**Teks yang Diberikan:**
'''
What..., beritanya belum cukup sejam masak sudah meninggal??? Ah, ternyata beritanya tidak benar. Hadeh, buat cemas saja.

Manusia masih semangat menyebarkan berita betapa menakutkannya virus corona. Berita-berita yang seakan menghapus titik-titik cahaya harapan akan cepat usainya pandemi ini. Ah, ini jelas hanya menambah kecemasan masyarakat saja, dan jelas tak baik untuk tensi kecemasan manusia.

Kecemasan pandemi corona sebagaimana kata Kepala Suku Mojok–Puthut Ea–bahwa ini menadi kecemasan bersama.

Memang jelas, sekarang, semua lagi pada cemas. Parahnya lagi beberapa media kok semangat sekali memberitakan ketakutan. Sehingga orang yang suka karlota (dialek manado, baca: rumpi) topik pembahasan karlota-nya itu-itu saja–hanya seputar betapa menakutkannya virus corona. Sehingga paradigma masyarakat seakan dibangun di atas pondasi kecemasan yang berlebihan.

Parahnya lagi, banyak yang memilih mengekspresikan kecemasan berlebihan itu dengan bully, atau dengan stigma sosial yang ditujukan pada pasien dan keluarganya. Bahkan tak hanya pasien–baik positif atau pun yang masih PDP–bahkan ODP dan OTG yang tanpa gejala pun bisa distigma.

Kecemasan berlebihan, sangat mungkin bisa memangkas rasa kemanusiaan. Saat kita sudah amat cemas, dan memilih menstigma, mengkucilkan, menghina, mencaci, para pasien. Maka saat itu kita kehilangan rasa kepeduliaan kita terhadap penderitaan orang lain, dan kemanusiaan kita pun terpangkas oleh kecemasan yang amat berlebihan.

Berbagai alasan yang dianggap manusiawi, sebab untuk menjaga keamanan diri, justru kadang melenyapkan rasa kemanusiaan. Misalnya saja, mengetahui pasien positif covid-19 agar bisa menjaga jarak untuk mengurangi resiko penyebaran, itu dianggap manusiawi. Namun, sayang, akibat kecemasan yang berlebihan, antisipasi itu justru berujung stigma pada pasien. Dalam beberapa kasus, yang disebarkan bukan hanya informasi seadanya saja, namun sampai informasi yang amat privasi. Bayangkan saja, apa perlu menyebarkan foto ktp pasien? Ah, saya rasa tak perlu.
'''
**Data Hasil Ekstraksi:**
'''
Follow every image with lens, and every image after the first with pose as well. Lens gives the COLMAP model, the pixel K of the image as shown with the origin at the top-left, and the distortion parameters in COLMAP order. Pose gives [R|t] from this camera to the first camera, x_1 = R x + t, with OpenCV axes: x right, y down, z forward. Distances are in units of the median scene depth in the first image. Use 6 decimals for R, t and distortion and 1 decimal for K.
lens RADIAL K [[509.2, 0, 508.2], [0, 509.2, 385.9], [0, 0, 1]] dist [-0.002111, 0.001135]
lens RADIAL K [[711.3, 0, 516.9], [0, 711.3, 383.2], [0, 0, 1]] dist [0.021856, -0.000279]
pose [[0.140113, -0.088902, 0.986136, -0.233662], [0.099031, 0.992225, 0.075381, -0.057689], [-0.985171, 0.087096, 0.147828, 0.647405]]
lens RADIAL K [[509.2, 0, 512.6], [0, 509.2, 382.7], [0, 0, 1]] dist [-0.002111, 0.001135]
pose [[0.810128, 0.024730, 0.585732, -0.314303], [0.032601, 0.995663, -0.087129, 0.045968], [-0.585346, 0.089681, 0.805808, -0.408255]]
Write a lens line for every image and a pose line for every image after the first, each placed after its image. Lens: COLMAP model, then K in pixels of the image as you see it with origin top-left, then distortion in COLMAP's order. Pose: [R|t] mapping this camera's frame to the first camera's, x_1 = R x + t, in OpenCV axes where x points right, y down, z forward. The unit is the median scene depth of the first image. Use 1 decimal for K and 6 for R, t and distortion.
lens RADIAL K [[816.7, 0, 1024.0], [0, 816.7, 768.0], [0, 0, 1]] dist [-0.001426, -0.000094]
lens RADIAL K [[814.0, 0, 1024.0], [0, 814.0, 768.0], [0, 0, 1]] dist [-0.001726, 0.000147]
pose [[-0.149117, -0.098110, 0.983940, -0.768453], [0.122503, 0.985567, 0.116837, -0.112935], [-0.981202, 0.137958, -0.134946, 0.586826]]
'''
**Uji Pemahaman:**
• a. Terjemahkan kalimat "Kecemasan berlebihan, sangat mungkin bisa memangkas rasa kemanusiaan." dari teks tentang kecemasan pandemi corona ke dalam bahasa Inggris.
• b. Lanjutkan teks tentang kecemasan pandemi corona mulai dari kalimat terakhirnya.

**Jawaban Tertulis:**
• a. Excessive anxiety can very likely cut away our sense of humanity.

• b.
Saya menduga-duga saja, kenapa angka kematian pasien covid-19 masih terus naik, padahal tim medis selalu meng-upgrade cara penanganan pasien. Jangan-jangan penyebabnya malah karena pasien terbebani dengan berbagai stigma sosial. Sehingga imunt tubuh malah menurun akibat beban stigma sosial yang amat berat dipikul.

Para pasien butuh semangat, namun malah menerima beban akibat rasa bersalah–beban pikiran apakah lingkungan sosial masih akan menerimanya. Semua beban itu akibat stigma-stigma sosial yang diberikan kepada para pasien. Ah, saya ingin berkata, “Stigma sosial Anda pada pasien, itu sangat mungkin mengakibatkan nyawa melayang, brooo.”
Di sisi lain, stigma-stigma sosial juga membuat banyak orang jadi enggan untuk memeriksakan dirinya, dan memilih bersembunyi. Sehingga stigma sosial, justru malah memperburuk keadaan di tengah pandemi ini.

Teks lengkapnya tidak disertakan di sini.